目的地に到着したのか、馬車のドアが開く。
開いた先にいたのは、水色の長髪をなびかせた線の細い男だった。
「ガルフォス将軍、ようこそ前線基地へ」
「……出迎えは不要だ。司令部へ案内しよ」
「兄上!!」
と、マールが青年に飛びついた。
青年はマールを抱きしめ、頭を撫でる。
「久しいな、マール……少し大きくなったか?」
「もう一年経ってますから。兄上、姉上は?」
「いるよ。負傷者の救護をしている。と……イグニアス公爵令嬢、久しいね」
「お久しぶりです、ギールさん」
アシェも令嬢としての挨拶。
そして、ギールはトウマを見た。
「キミが、マールを倒した剣士だね」
「ああ。トウマ・ハバキリだ。よろしくな!!」
「はは、面白い子だ」
「兄上。まだお忙しいですか? 少しはお話する時間……」
「すまんなマール。まずは、父上と仕事の時間だ。よかったら、シェールにも会ってやってくれ」
「……はい」
ギールは、ガルフォスを追い砦の中へ。
トウマは、砦を見上げる。
「それにしても、デカい砦だな」
「当り前でしょ。ちょうど、水の国を両断するように塀が築かれているわよ。そして、塀を守るために、マギナイツたちの部隊が配置されているの」
「ほー」
話によると、トウマたちのいる砦は、本来のマティルダ王国領地の中心にあり、支配領地と王国領地を分断するように巨大な塀で仕切られているそうだ。

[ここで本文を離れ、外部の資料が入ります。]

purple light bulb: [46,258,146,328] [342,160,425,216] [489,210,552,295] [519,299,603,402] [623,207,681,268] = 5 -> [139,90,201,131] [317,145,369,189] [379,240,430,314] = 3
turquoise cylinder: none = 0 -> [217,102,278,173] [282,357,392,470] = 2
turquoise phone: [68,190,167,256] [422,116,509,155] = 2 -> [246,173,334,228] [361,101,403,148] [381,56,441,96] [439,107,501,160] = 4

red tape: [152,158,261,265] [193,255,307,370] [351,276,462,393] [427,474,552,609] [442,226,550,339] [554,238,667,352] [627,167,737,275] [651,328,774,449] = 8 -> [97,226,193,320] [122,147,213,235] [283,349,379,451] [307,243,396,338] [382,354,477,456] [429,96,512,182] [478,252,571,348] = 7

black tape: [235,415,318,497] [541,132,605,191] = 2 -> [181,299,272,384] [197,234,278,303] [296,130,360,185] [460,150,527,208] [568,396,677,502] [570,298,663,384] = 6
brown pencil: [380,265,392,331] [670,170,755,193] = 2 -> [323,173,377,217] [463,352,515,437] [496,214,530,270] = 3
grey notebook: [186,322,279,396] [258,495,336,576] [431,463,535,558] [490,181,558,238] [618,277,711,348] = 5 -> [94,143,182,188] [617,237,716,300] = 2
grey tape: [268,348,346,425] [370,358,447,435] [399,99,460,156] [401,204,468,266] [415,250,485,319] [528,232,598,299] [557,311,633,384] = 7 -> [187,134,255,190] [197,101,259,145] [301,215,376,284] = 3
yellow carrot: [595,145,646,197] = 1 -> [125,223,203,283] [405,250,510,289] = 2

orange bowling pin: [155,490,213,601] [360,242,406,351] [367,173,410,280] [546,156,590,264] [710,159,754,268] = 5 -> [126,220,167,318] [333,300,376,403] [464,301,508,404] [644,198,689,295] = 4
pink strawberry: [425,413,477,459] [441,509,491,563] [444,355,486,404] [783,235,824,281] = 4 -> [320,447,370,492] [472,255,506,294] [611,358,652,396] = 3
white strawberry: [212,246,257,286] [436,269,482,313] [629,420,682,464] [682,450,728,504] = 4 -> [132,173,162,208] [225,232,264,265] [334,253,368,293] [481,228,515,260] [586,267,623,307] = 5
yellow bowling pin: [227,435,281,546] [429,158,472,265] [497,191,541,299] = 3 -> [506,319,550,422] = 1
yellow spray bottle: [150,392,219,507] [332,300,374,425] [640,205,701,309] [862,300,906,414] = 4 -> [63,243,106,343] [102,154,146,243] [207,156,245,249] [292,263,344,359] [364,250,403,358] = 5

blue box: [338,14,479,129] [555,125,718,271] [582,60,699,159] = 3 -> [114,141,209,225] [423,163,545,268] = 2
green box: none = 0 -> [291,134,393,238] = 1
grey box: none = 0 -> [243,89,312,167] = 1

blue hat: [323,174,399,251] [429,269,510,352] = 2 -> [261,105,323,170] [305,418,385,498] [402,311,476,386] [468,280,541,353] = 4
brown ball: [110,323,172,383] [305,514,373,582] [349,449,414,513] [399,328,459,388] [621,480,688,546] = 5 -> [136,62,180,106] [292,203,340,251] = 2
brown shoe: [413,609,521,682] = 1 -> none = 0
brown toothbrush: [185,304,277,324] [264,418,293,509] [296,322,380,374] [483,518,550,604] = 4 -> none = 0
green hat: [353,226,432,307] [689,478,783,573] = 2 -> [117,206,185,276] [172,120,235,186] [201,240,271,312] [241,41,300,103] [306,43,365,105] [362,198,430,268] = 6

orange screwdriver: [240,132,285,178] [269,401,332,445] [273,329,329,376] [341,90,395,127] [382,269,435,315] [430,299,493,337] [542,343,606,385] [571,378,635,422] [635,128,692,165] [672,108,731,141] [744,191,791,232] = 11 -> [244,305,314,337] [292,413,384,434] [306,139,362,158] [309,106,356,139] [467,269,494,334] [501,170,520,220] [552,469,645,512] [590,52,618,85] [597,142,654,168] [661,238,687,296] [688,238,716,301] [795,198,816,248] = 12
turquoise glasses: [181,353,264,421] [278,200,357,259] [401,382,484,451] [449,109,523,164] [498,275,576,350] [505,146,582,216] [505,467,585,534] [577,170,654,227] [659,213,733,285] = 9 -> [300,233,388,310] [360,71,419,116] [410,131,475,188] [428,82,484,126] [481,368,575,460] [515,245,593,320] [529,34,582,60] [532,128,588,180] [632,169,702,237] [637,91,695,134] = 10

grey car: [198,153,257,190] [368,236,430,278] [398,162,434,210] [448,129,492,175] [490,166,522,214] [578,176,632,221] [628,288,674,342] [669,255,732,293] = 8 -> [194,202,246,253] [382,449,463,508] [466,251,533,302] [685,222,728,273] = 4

月の民が、これ以上、王国領地に入らないよう、日々マギナイツたちが戦っている。
「さ、まずは姉上……シェールお姉様に挨拶に行きますわ。アシェ、トウマ様、行きましょうか」
「ええ。シェールさんも久しぶりね……」
「なあなあマール、その『様』付けしなくていいぞ」
トウマたちは砦の中へ。
地の民、そして月の民が戦う最前線に踏み込むのだった。